Mike Vrabel Interested in Jets’ Head-Coaching Job Under One Condition
Unlike the Chicago Bears, who have rookie quarterback Caleb Williams and a young team of talented playmakers that are likely awfully appealing to a potential head-coaching candidate, the New York Jets may just be one of the worst jobs in the NFL.
Owner Woody Johnson has rubbed many the wrong way in how he handled firing head coach Robert Saleh and general manager Joe Douglas in-season, and his public dispute with quarterback Aaron Rodgers hasn’t won him any fans either.
With the Jets likely moving on from Rodgers in the offseason and facing a rebuild with a new regime, Johnson has his work cut out in finding a head coach willing to jump into the dumpster fire the Jets are right now and willing to gut out a few rough years to get the team back to playoff contention.

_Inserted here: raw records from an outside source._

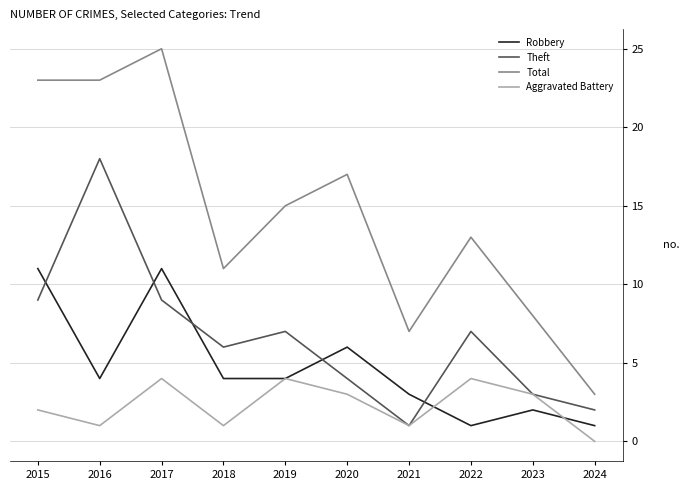

Is this an area chart (filled region under the line)?

No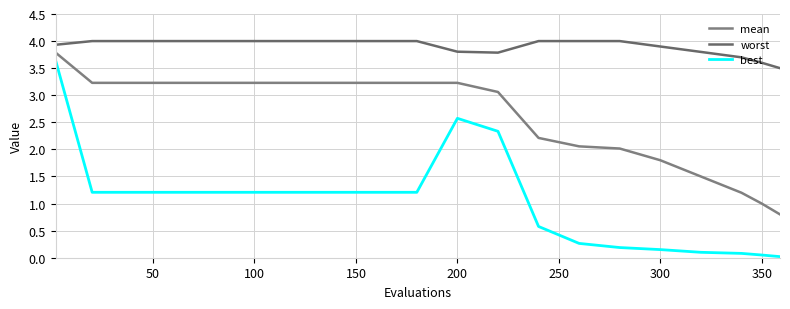

How many lines are shown in the chart?

3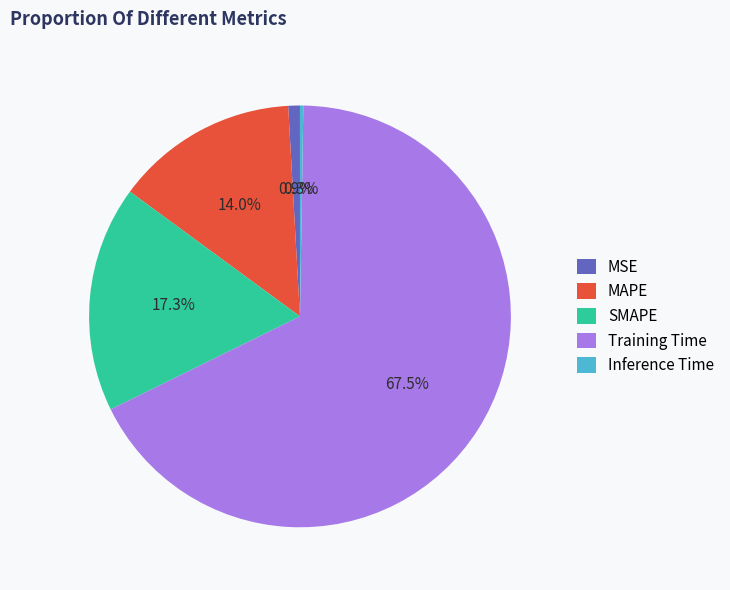

What portion of the pie excludes MSE?

99.1%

Fortunately for the Jets, there’s a head-coaching candidate out there that already did that once before and may be willing to do it again under one condition, according to Jets insider Rich Cimini of ESPN.
“Many people assume that (Mike) Vrabel wouldn’t even consider the Jets because what’s he going to do, he’s going to call up one of his mentors Bill Belichick and ask him his opinion of the Jets, and we know what Belichick is going to say,” Cimini recently said during his “Flight Desk” podcast.

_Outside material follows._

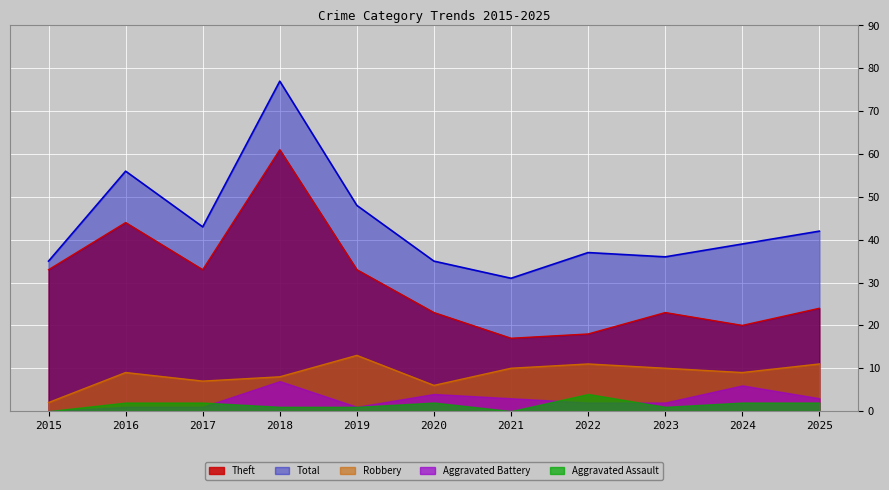

True or false: Robbery and Theft cross at least once.

False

“He’s going to trash the Jets and say don’t take that job if its offered. But I’ve talked to people who know Vrabel, and he has told friends he would consider the Jets as a possibility as long as he likes the GM that they pick, so he says he doesn’t care what Belichick thinks, he’ll judge the situation based on its own merit.”

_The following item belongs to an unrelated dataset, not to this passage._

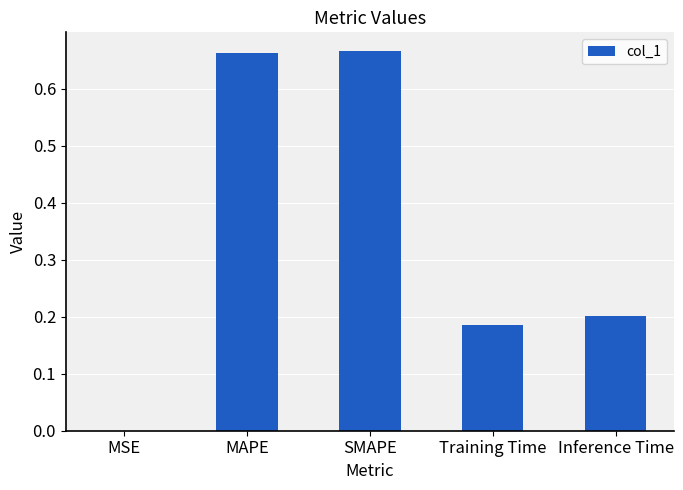

True or false: the data shows 0.0 at Training Time.

False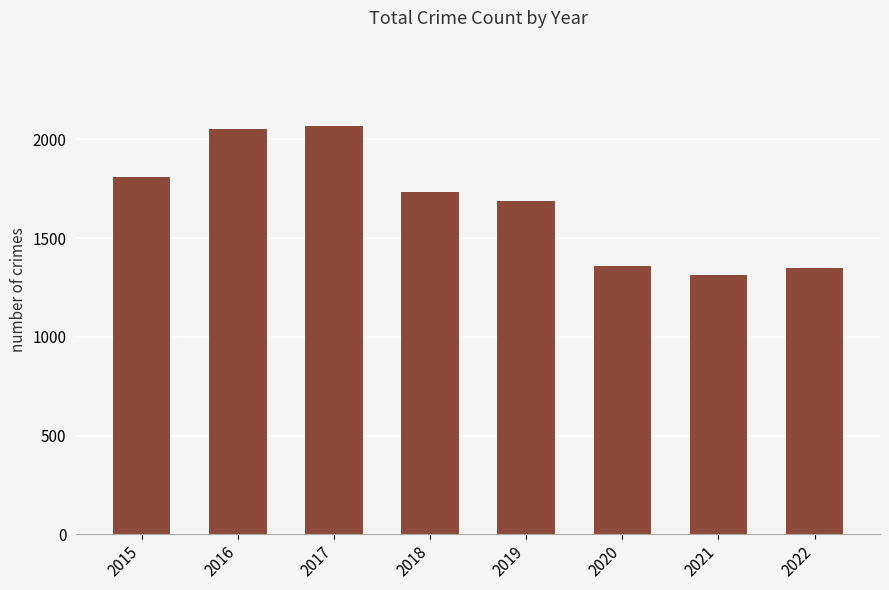

What is the value of the 2nd bar from the left?

2053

Vrabel took over a toiling Tennessee Titans team in 2018 that had just fired Mike Mularkey and looking for a fresh voice. He led the Titans to four straight winning seasons and an AFC Championship game but was fired last season after clashing with then-first-year GM Ran Carthon.
Getting the right fit at GM is something any team considering hiring Vrabel should be weary of as he clashed with both of the GMs he had in Tennessee. Vrabel criticized the roster former Titans GM Jon Robinson built, often taking jabs at him through the media in which he’d say he was coaching the best he could with the players he was given.
Multiple reports indicated that Vrabel and Carthon disagreed over the best way to construct Tennessee’s roster with the latter wanting to do a full rebuild and Vrabel wanting to reload and make another run at the playoffs.